Lately I’ve been kind of a workout freak. It’s kind of strange because I’ve never actually liked working out, especially not at the gym.
Something about being confined in a musty, stuffy building, using the same machine that someone just dripped sweat all over, while a guy in spandex shorts with veiny, muscled arms as big as my waist stares at my jiggly ass on the Stairmaster just did not appeal to me one bit.
In fact, it still doesn’t appeal to me. But I’ve been going every day.
And yesterday the monthly fees finally became worth it.
It was a rough day. In addition to all the stuff that’s been going on lately, I found out a close family member was dying. I don’t deal with death well, not at all. My head was spinning with terrible thoughts. Everything was just too much.
I needed to clear my head. And it was kind of strange because the first thought in my head wasn’t drugs or alcohol. It was to go running.
I threw on a baggy t-shirt and some shorts, laced up my shoes and hauled ass over to the gym. I pulled into the parking structure way fast, and parked so badly I was taking up two spots. I handed the guy my pass and flew up the stairs to the treadmills, hoping nobody would see that I was on the verge of tears. I put on my headphones, and set my iPod to blast Girl Talk as loud as it could. I got my shit situated so nothing would fall down and fly off and hit someone like last week.

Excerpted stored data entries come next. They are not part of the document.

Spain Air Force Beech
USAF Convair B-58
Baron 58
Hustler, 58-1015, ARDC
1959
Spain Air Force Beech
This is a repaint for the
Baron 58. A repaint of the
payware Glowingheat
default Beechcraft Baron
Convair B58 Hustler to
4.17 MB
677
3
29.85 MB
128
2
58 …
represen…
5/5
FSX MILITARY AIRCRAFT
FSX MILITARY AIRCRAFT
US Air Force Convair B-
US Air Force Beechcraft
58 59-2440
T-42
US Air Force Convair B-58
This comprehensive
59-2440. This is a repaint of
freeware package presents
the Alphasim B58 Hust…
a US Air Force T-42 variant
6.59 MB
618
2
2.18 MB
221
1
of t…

And then I ran.
I ran the first mile too fast. My thoughts were racing and so I was I. I was probably running so fast to try to get away from them, but the always caught up. I started thinking about anything and everything as I put one foot in front of the other over and over.

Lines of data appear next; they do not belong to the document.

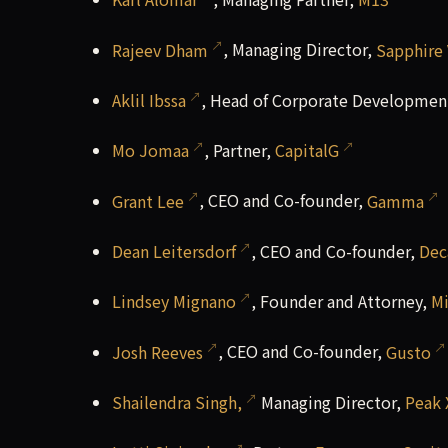
Rajeev Dham
, Managing Director,
Sapphire
Aklil Ibssa
, Head of Corporate Developmen
Mo Jomaa
, Partner,
CapitalG
Grant Lee
, CEO and Co-founder,
Gamma
Dean Leitersdorf
, CEO and Co-founder,
Dec
Lindsey Mignano
, Founder and Attorney,
M
Josh Reeves
, CEO and Co-founder,
Gusto
Shailendra Singh,
Managing Director,
Peak 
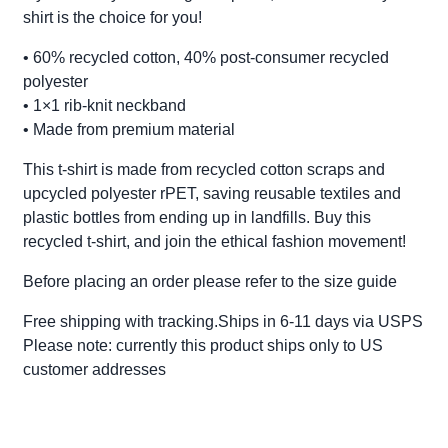
shirt is the choice for you!
• 60% recycled cotton, 40% post-consumer recycled
polyester
• 1×1 rib-knit neckband
• Made from premium material
This t-shirt is made from recycled cotton scraps and
upcycled polyester rPET, saving reusable textiles and
plastic bottles from ending up in landfills. Buy this
recycled t-shirt, and join the ethical fashion movement!
Before placing an order please refer to the size guide
Free shipping with tracking.Ships in 6-11 days via USPS
Please note: currently this product ships only to US
customer addresses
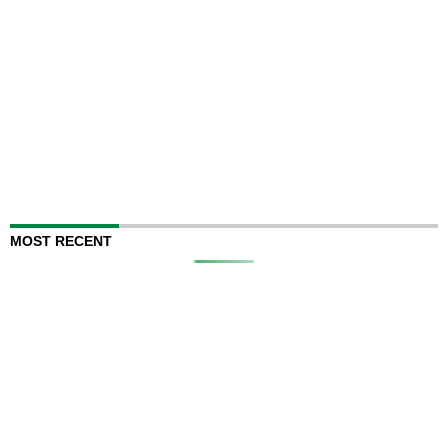
MOST RECENT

And as I hit mile number two everything clicked. All of the thoughts that I had been trying so hard to get out, to organize and process, to understand. All of a sudden it all made sense.
I felt this tremendous, burdening weight being lifted off my shoulders as the revelations poured in. I stopped the treadmill, turned off my iPod and picked up my cellphone.
“I get it now. I really did love you, and I always will. Thank you for everything. Goodbye.”
And that was it. I walked out of the gym with a big, dumb grin on my face. I got in my car and blasted my favorite songs all the way home and sang off key and smiled at every stranger that looked my way.
I’m starting to find my peace. I’m letting go. Things are going to work out.